Throughout reading the novel, And The Mountains Echoed felt like an anthology, which isn’t necessarily a bad thing. Each chapter of the novel was told through a different character’s perspective. This offered new insight into the story and answered questions that arose earlier on in the novel. My main concern and issue when it came to all of these new, short stories, was the amount of telling versus showing that occurred.

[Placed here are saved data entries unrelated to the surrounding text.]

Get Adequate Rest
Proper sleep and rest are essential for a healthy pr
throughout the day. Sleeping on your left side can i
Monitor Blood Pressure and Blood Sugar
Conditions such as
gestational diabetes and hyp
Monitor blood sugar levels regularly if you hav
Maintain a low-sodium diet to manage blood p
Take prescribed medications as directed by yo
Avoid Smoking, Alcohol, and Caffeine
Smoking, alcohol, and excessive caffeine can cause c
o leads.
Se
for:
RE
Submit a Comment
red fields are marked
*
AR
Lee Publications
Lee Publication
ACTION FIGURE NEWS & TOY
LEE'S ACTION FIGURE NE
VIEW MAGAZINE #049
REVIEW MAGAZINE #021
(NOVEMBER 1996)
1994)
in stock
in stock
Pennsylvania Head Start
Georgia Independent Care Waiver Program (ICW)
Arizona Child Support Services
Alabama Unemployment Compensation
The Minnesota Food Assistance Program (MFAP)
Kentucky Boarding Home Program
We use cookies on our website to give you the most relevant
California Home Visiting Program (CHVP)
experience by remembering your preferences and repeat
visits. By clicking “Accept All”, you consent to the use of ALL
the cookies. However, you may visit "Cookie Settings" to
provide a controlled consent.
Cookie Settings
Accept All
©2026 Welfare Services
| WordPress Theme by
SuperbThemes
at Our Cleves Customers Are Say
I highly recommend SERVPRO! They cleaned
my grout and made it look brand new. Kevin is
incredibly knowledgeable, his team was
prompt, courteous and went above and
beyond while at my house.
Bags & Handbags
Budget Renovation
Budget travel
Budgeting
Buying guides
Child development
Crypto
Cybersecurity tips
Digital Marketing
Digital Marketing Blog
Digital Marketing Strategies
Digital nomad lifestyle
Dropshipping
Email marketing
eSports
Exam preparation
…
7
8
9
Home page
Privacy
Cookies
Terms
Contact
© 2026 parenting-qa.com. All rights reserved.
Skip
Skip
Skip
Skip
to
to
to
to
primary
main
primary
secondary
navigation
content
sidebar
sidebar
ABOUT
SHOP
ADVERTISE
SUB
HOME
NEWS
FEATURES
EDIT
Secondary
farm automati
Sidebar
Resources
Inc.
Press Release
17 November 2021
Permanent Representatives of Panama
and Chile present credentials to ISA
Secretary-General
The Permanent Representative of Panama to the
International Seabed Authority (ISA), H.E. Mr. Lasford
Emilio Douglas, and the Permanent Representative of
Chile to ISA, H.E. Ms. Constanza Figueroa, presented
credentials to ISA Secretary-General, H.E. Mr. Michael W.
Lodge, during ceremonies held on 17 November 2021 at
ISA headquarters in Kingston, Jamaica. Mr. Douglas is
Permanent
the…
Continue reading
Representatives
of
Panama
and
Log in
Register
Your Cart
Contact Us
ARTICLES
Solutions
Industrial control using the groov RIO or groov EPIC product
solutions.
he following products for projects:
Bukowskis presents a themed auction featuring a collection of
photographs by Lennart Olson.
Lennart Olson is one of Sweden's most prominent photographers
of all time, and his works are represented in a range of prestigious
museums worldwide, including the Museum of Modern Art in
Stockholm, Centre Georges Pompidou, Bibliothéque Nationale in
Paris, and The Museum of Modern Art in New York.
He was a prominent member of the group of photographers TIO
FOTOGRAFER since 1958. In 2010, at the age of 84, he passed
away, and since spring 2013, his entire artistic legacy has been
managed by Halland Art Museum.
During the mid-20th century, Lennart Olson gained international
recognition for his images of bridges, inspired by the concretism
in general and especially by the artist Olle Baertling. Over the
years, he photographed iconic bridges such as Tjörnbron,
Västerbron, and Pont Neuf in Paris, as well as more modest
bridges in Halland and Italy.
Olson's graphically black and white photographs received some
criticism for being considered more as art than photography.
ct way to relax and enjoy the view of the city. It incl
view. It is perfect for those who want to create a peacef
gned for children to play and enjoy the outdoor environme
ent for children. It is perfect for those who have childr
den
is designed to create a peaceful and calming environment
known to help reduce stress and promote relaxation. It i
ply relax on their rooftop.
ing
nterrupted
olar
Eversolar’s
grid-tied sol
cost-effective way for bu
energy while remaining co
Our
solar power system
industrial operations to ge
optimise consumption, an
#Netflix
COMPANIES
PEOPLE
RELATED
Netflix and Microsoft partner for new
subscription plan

Far too much of the novel was telling the reader about what happened to a character. Whereas in his previous works, Hosseini did a good deal of showing the reader what is happening to a character and how it impacted them, And The Mountains Echoed received the opposite treatment. There were paragraphs upon paragraphs of descriptions, each of them telling the reader about a character’s life and the tragedies that have taken place. Even some of these tragedies that have horribly affected the lives of certain characters lacked a sense of realism and, instead, just felt like shock value. It created a lot of emotional distance between the reader and the novel and, I think, heavily took away from the experience.
I would recommend And The Mountains Echoed to readers who are looking for a novel that’s very rigid in its storytelling. Any readers who want a novel that deals with family and the impacts that families exact on each other should also give it a read. If you’re a fan of Hosseini’s previous works and want to give it a shot, I would also suggest giving it go.